Si deve, in conclusione, affermare il seguente principio di diritto: “la prescrizione presuntiva triennale del diritto dei professionisti, per il compenso dell’opera prestata e per il rimborso delle spese correlative (articolo 2956 c.c., n. 2), trova la sua giustificazione nella particolare natura del rapporto di prestazione d’opera intellettuale dal quale, secondo la valutazione del legislatore del 1942, derivano obbligazioni il cui adempimento suole avvenire senza dilazione, o comunque in tempi brevi, e senza il rilascio di quietanza scritta.

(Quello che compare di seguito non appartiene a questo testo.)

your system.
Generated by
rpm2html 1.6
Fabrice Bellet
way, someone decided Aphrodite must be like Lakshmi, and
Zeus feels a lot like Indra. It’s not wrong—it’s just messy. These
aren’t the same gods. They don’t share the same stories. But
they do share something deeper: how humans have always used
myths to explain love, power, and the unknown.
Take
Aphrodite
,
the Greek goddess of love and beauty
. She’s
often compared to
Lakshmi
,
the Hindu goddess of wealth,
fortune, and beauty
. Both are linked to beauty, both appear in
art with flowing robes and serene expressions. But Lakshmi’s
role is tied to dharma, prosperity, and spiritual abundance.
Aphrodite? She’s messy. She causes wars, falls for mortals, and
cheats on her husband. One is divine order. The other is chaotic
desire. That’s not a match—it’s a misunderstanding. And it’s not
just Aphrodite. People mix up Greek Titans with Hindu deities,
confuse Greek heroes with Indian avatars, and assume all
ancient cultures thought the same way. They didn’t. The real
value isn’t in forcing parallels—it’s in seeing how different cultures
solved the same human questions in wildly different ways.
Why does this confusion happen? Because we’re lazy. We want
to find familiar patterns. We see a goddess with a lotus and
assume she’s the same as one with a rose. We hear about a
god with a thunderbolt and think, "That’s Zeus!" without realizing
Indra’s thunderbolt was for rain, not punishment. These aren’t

Ne consegue, in un regime nel quale il contratto d’opera professionale sia caratterizzato dalla personalita’ della prestazione, non solo che ad una societa’ puo’ essere conferito soltanto l’incarico di svolgere attivita’ diverse da quelle riservate alle professioni c.d. protette, ma anche che deve necessariamente essere utilizzato uno strumento diverso dal contratto d’opera professionale e che percio’ alla societa’ non puo’ essere opposta la prescrizione presuntiva triennale”.
Le spese di lite seguono la soccombenza e si liquidano come in dispositivo.
P.Q.M.
rigetta il ricorso; condanna il ricorrente al rimborso delle spese di lite liquidate in euro 2.200,00, di cui 200,00 per esborsi, oltre spese generali, IVA e CP.